The role of cytokines in the regulation of growth of KS cells has received much attention in an attempt to determine the etiology of KS. Cells infected with HIV and KS cells themselves are known to actively secrete high levels of angiogenic growth factors and cytokines, such as tumor necrosis factor-alpha (TNF-alpha), interleukin (IL)-6, basic fibroblast growth factor (bFGF), platelet-derived growth factor (PDGF), and oncostatin-M (Onco-M), and to express receptors with a high affinity for several cytokines.[17-19] These cytokines have autocrine (ie, supporting their own growth) and paracrine (supporting the growth of other cells) characteristics that induce the development of lesions with features similar to KS.[20]

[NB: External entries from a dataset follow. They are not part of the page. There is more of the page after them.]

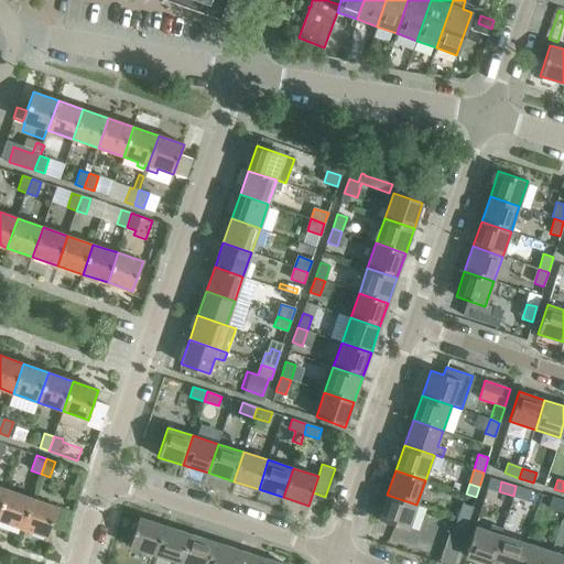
[(516,486),(513,496),(528,500),(531,491),(516,486)]
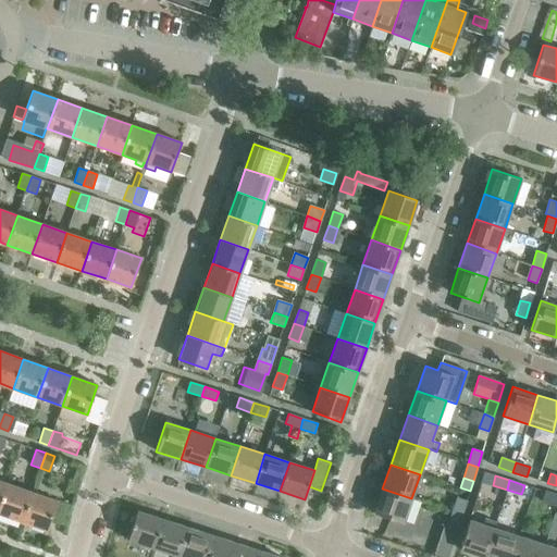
[(0,505),(0,514),(22,521),(33,492),(8,483),(0,505)]
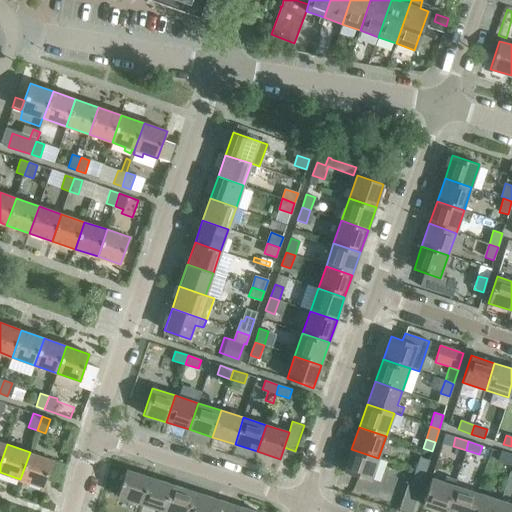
[(378,458),(351,449),(344,472),(370,481),(378,458)]
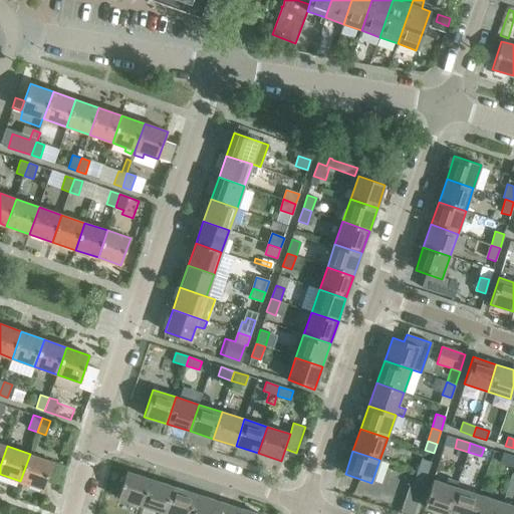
[(500,462),(513,467),(513,463),(513,457),(502,453),(500,462)]
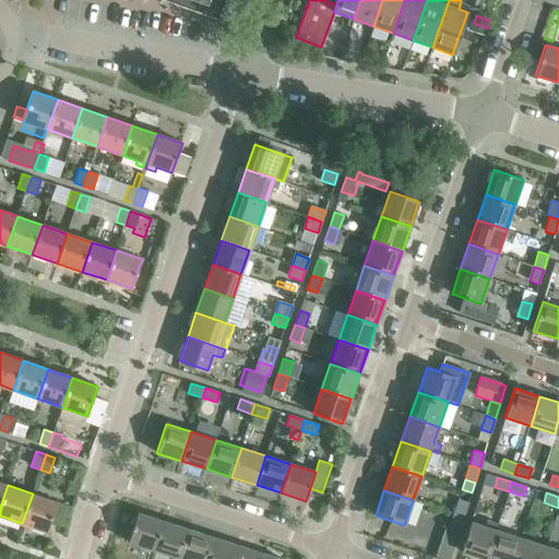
[(33,494),(22,523),(47,532),(58,502),(33,494)]
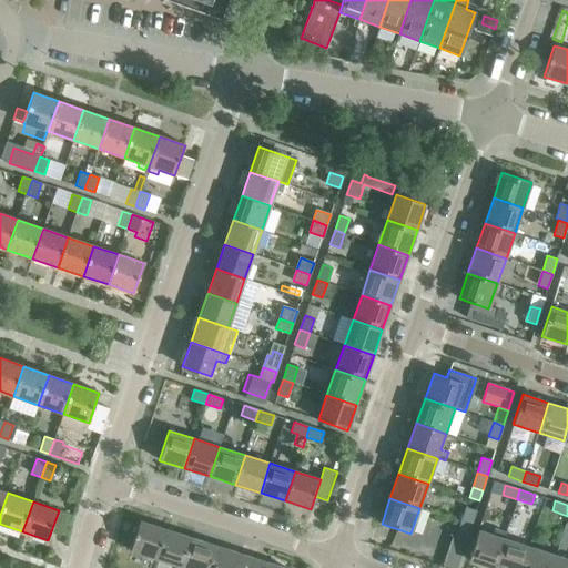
[(466,507),(460,521),(470,525),(475,510),(466,507)]
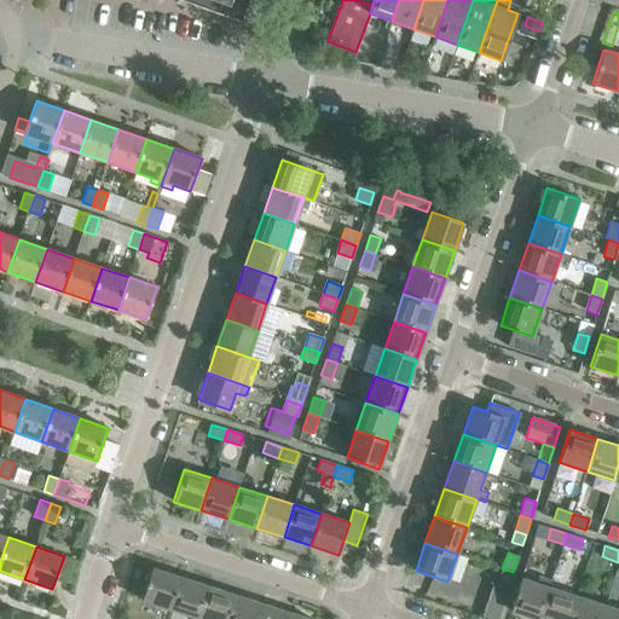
[(142,600),(169,609),(180,578),(152,568),(142,600)]
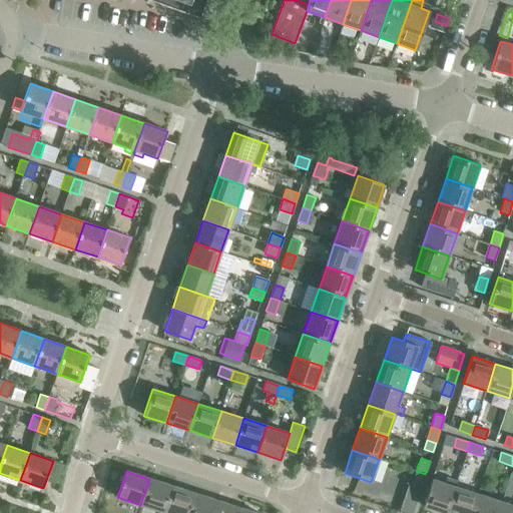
[(416,471),(412,485),(421,488),(425,474),(416,471)]
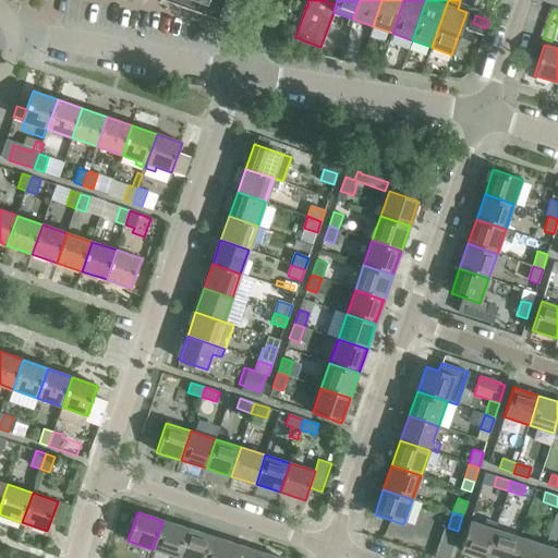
[(461,550),(484,557),(485,557),(495,530),(497,523),(485,519),(484,525),(470,521),(461,550)]
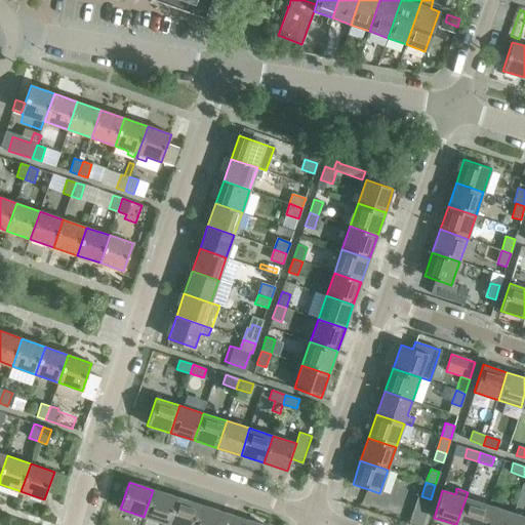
[(144,517),(167,524),(175,497),(153,490),(144,517)]
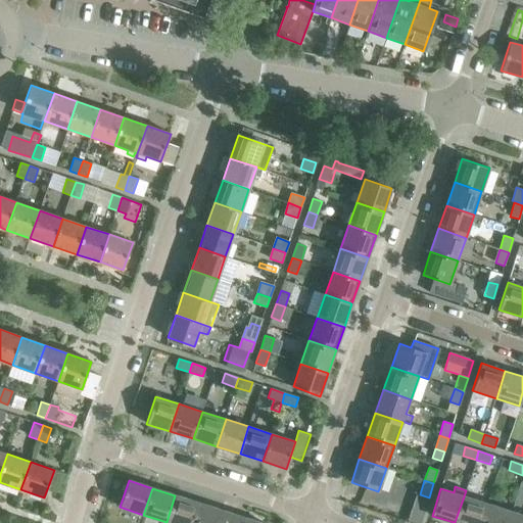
[(420,494),(417,493),(408,520),(416,522),(420,522),(429,497),(420,494)]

It appears that multiple cytokines may act in concert to stimulate the formation and growth of KS cells.[17,21-23] These cytokines activate the expression of several HIV-1 genes, which, in turn, can increase the proliferation of KS cells. Various cytokines may enhance the expression of HIV-tat, the HIV-1 transactivating gene that has been implicated in KS cell growth.[22,24]

The role played by cytokines in AIDS-related KS is further supported by the identification of increased production of certain cytokines in HIV-infected patients. Several cytokines may act locally and over a long period to stimulate the development of endothelial cells into tumor cells.[19,25-27] High levels of cytokines (TNF-alpha, IL-1-alpha, and IL-6) have also been identified in HIV-infected patients following opportunistic infections—a fact that may help explain the development and rapid growth of KS tumors after such infections.[20]

Role of Hormones

Since KS occurs predominantly in men both with and without HIV infection, and is rare in women, the possibility that hormonal events may influence the development of KS seems plausible. Findings from HIV-tat transgenic mice indicate that KS-like vascular tumors develop in the skin of male mice only.[28] In a human case study, Bouscarat et al[29] observed proliferative effects of androgen therapy on cutaneous KS lesions in an HIV-infected male. The lesions stabilized and regressed following the discontinuation of androgen therapy.

Epidemiologic data collected over a 10-year span during the pre-AIDS period indicate a male-female incidence ratio of about 4:1 for this tumor.[3,30] However, further study is necessary to confirm the exact role of sex hormones in the etiology of AIDS-related KS.